Gleanings of the Week Ending December 9, 2017

The items below were ‘the cream’ of the articles and websites I found this past week. Click on the light green text to look at the article.

What is Impressionism? Impressionism Art and Impressionism Definition – Maybe your recognized Impressionism….but here is a definition!

United States Map from Over 1000 Million Acres of Forests – based on Landsat data. If you want to look at some maps online – try the Global Forest Change link in the article. I looked up the forest change for my home address (and hence the area immediately around where I live).

NASA’s Juno Spacecraft Completed its Eighth Flyby Over Jupiter – This is item is almost a month old now – images are too awesome to not include in the Gleanings this week.

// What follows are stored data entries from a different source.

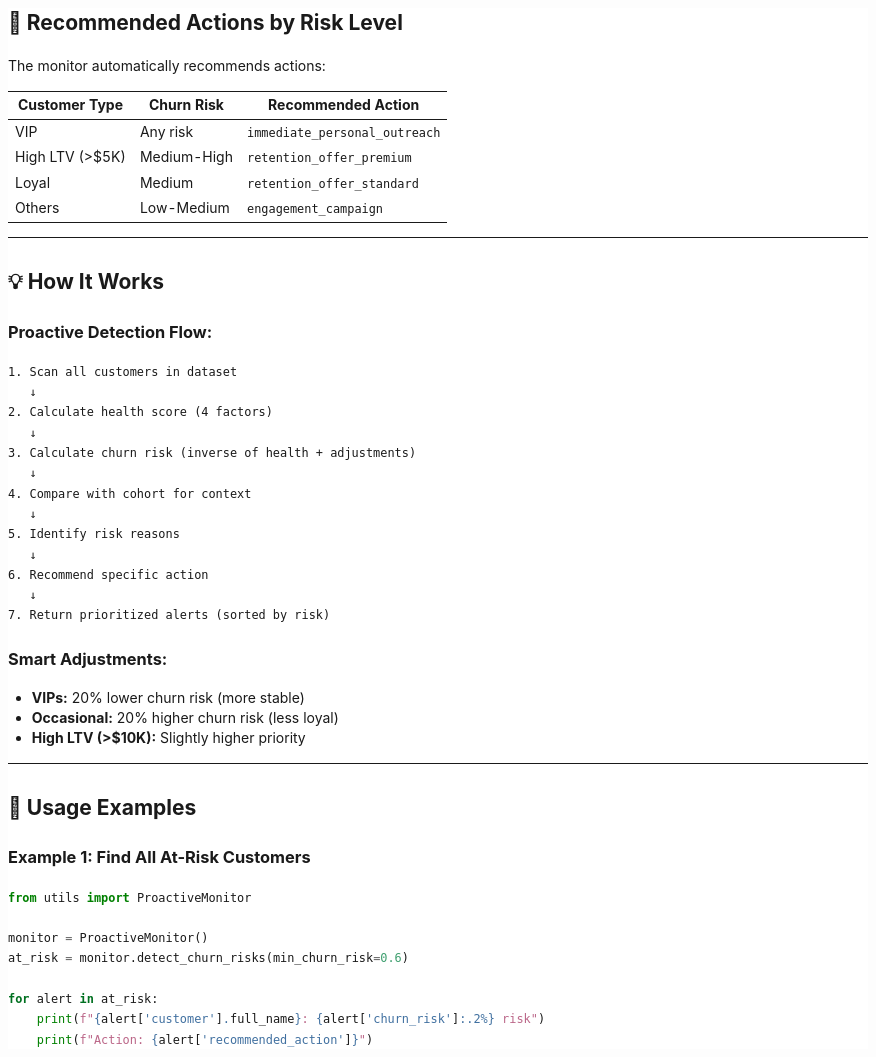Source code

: 
## 🎯 Recommended Actions by Risk Level

The monitor automatically recommends actions:

| Customer Type | Churn Risk | Recommended Action |
|--------------|------------|-------------------|
| VIP | Any risk | `immediate_personal_outreach` |
| High LTV (>$5K) | Medium-High | `retention_offer_premium` |
| Loyal | Medium | `retention_offer_standard` |
| Others | Low-Medium | `engagement_campaign` |

---

## 💡 How It Works

### Proactive Detection Flow:
```
1. Scan all customers in dataset
   ↓
2. Calculate health score (4 factors)
   ↓
3. Calculate churn risk (inverse of health + adjustments)
   ↓
4. Compare with cohort for context
   ↓
5. Identify risk reasons
   ↓
6. Recommend specific action
   ↓
7. Return prioritized alerts (sorted by risk)
```

### Smart Adjustments:
- **VIPs:** 20% lower churn risk (more stable)
- **Occasional:** 20% higher churn risk (less loyal)
- **High LTV (>$10K):** Slightly higher priority

---

## 🚀 Usage Examples

### Example 1: Find All At-Risk Customers
```python
from utils import ProactiveMonitor

monitor = ProactiveMonitor()
at_risk = monitor.detect_churn_risks(min_churn_risk=0.6)

for alert in at_risk:
    print(f"{alert['customer'].full_name}: {alert['churn_risk']:.2%} risk")
    print(f"Action: {alert['recommended_action']}")
```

Two NASA Science Planes Are Capturing Some Glorious Images of Antarctica – More images from NASA – this time looking back at our own planet.

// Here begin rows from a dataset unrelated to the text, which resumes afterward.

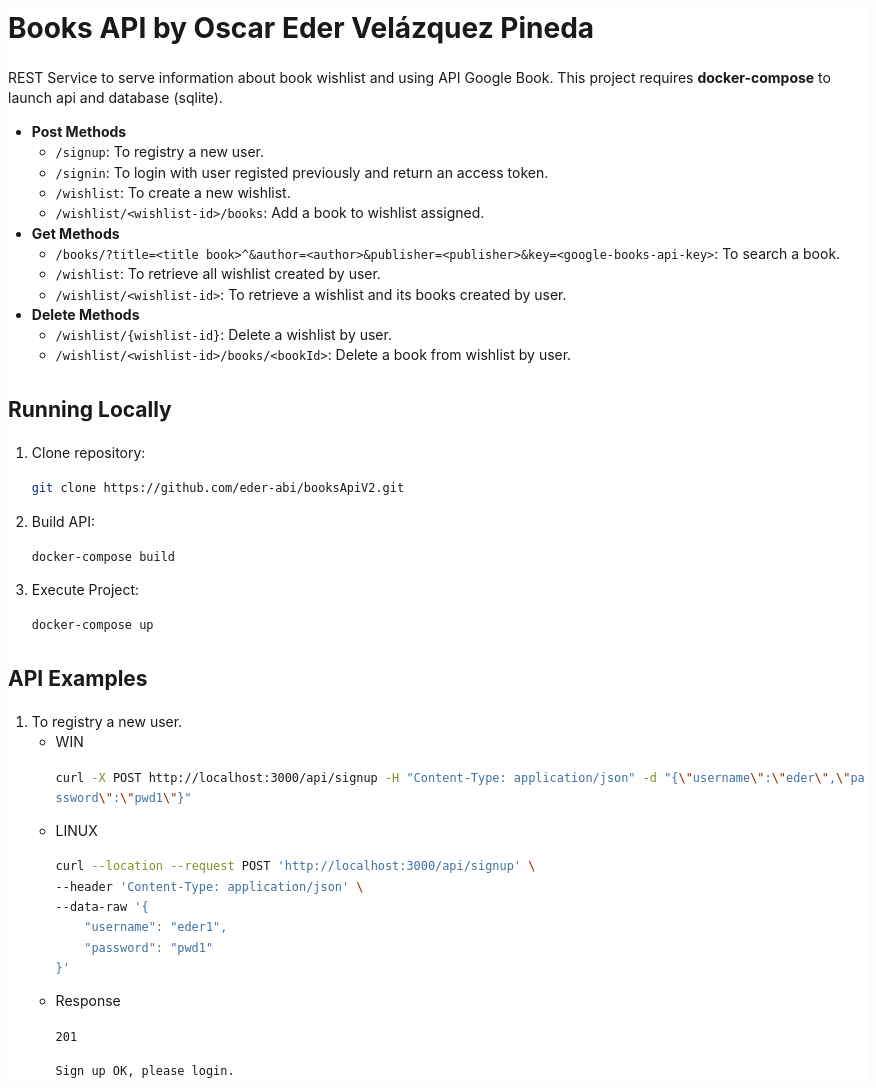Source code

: # Books API by Oscar Eder Velázquez Pineda

REST Service to serve information about book wishlist and using API Google Book. 
This project requires __docker-compose__ to launch api and database (sqlite).

- **Post Methods**
    - `/signup`: To registry a new user.
    - `/signin`: To login with user registed previously and return an access token.
    - `/wishlist`: To create a new wishlist.
    - `/wishlist/<wishlist-id>/books`: Add a book to wishlist assigned.
- **Get Methods**
    - `/books/?title=<title book>^&author=<author>&publisher=<publisher>&key=<google-books-api-key>`: To search a book.
    - `/wishlist`: To retrieve all wishlist created by user.
    - `/wishlist/<wishlist-id>`: To retrieve a wishlist and its books created by user.
- **Delete Methods**
    - `/wishlist/{wishlist-id}`: Delete a wishlist by user.
    - `/wishlist/<wishlist-id>/books/<bookId>`: Delete a book from wishlist by user.

## Running Locally

1. Clone repository:

    ```bash
    git clone https://github.com/eder-abi/booksApiV2.git 
    ```

2. Build API:

    ```bash
    docker-compose build
    ```

3. Execute Project:

    ```bash
    docker-compose up
    ```

## API Examples
1. To registry a new user.
    - WIN
        ```bash
        curl -X POST http://localhost:3000/api/signup -H "Content-Type: application/json" -d "{\"username\":\"eder\",\"password\":\"pwd1\"}"
        ```
    - LINUX
        ```bash
        curl --location --request POST 'http://localhost:3000/api/signup' \
        --header 'Content-Type: application/json' \
        --data-raw '{
            "username": "eder1",
            "password": "pwd1"
        }'
        ```
    - Response
        ```http
        201
        ```
        ```bash
        Sign up OK, please login.
        ```
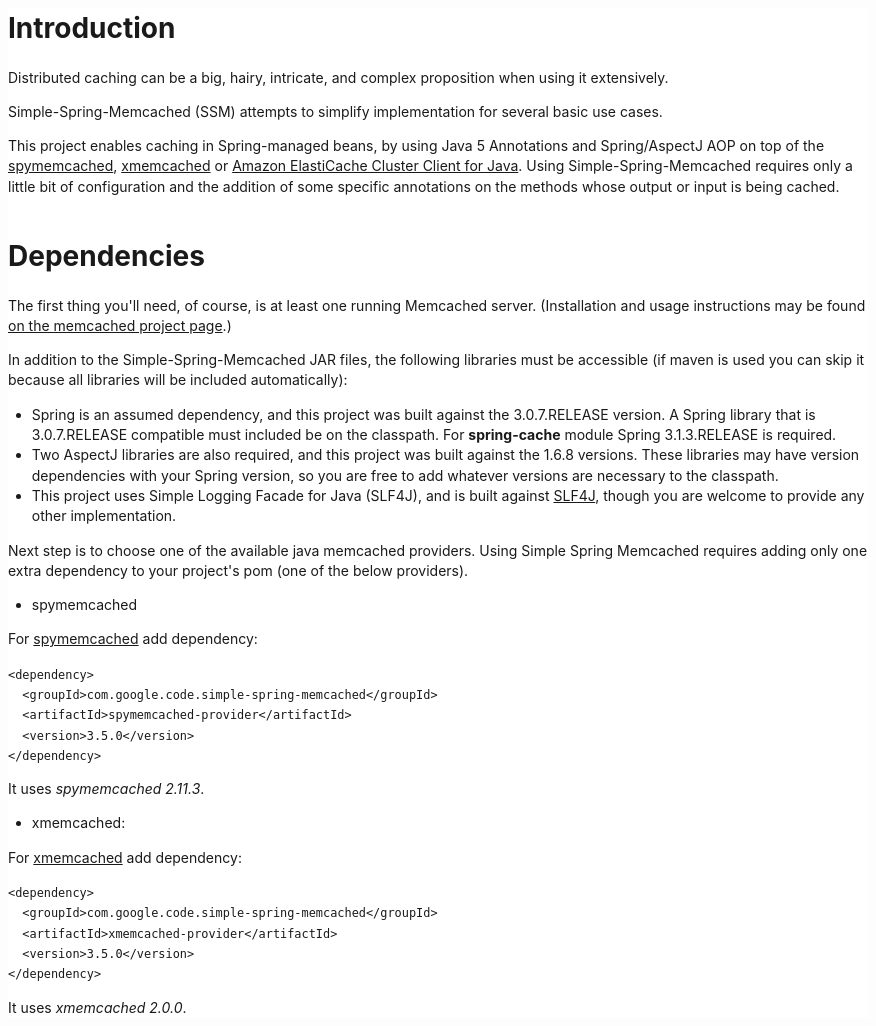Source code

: 

# Introduction #
Distributed caching can be a big, hairy, intricate, and complex proposition when using it extensively.

Simple-Spring-Memcached (SSM) attempts to simplify implementation for several basic use cases.

This project enables caching in Spring-managed beans, by using Java 5 Annotations and Spring/AspectJ AOP on top of the [spymemcached](http://code.google.com/p/spymemcached/), [xmemcached](http://code.google.com/p/xmemcached/) or [Amazon ElastiCache Cluster Client for Java](https://github.com/amazonwebservices/aws-elasticache-cluster-client-memcached-for-java). Using Simple-Spring-Memcached requires only a little bit of configuration and the addition of some specific annotations on the methods whose output or input is being cached.

# Dependencies #
The first thing you'll need, of course, is at least one running Memcached server. (Installation and usage instructions may be found [on the memcached project page](http://memcached.org/).)

In addition to the Simple-Spring-Memcached JAR files, the following libraries must be accessible (if maven is used you can skip it because all libraries will be included automatically):
  * Spring is an assumed dependency, and this project was built against the 3.0.7.RELEASE version. A Spring library that is 3.0.7.RELEASE compatible must included be on the classpath. For **spring-cache** module Spring 3.1.3.RELEASE is required.
  * Two AspectJ libraries are also required, and this project was built against the 1.6.8 versions. These libraries may have version dependencies with your Spring version, so you are free to add whatever versions are necessary to the classpath.
  * This project uses Simple Logging Facade for Java (SLF4J), and is built against [SLF4J](http://www.slf4j.org/), though you are welcome to provide any other implementation.

Next step is to choose one of the available java memcached providers. Using Simple Spring Memcached requires adding only one extra dependency to your project's pom (one of the below providers).

  * spymemcached

For [spymemcached](http://code.google.com/p/spymemcached/) add dependency:
```
<dependency>
  <groupId>com.google.code.simple-spring-memcached</groupId>
  <artifactId>spymemcached-provider</artifactId>
  <version>3.5.0</version>
</dependency>
```
It uses _spymemcached 2.11.3_.

  * xmemcached:

For [xmemcached](http://code.google.com/p/xmemcached/) add dependency:
```
<dependency>
  <groupId>com.google.code.simple-spring-memcached</groupId>
  <artifactId>xmemcached-provider</artifactId>
  <version>3.5.0</version>
</dependency>	
```
It uses _xmemcached 2.0.0_.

Free Technology for Teachers: 6,500 Vintage Travel Photos - Free to Use – Refine the results to find some of your favorite places. I looked with the US collection at Yosemite and Yellowstone. There is an image of “Old Faithful” from 1898.

Infographic: Understanding Our Diverse Brain | The Scientist Magazine® - Surprise! The idea that all cells within and organism sharing an identical genome may be – at best – an oversimplification.

Can Exercise Prevent Knee Osteoarthritis? | Geriatrics | JAMA | The JAMA Network – Increasing age and obesity levels do not totally account for the increase in osteoarthritis! Maybe those other factors mean that it is more preventable that we think.

The National Parks in Winter – Keep warm…and enjoy the view of some special places:

Meet The Magnificently Weird Mola Mola – Cool Green Science – I’ve seen Mola Molas in aquariums….have always thought they were an unlikely fish.

Image of the Day: Butterfly Wing Scents | The Scientist Magazine® - The wings of some male butterflies are not just for flying; they also have special ‘scent’ scales that attract females!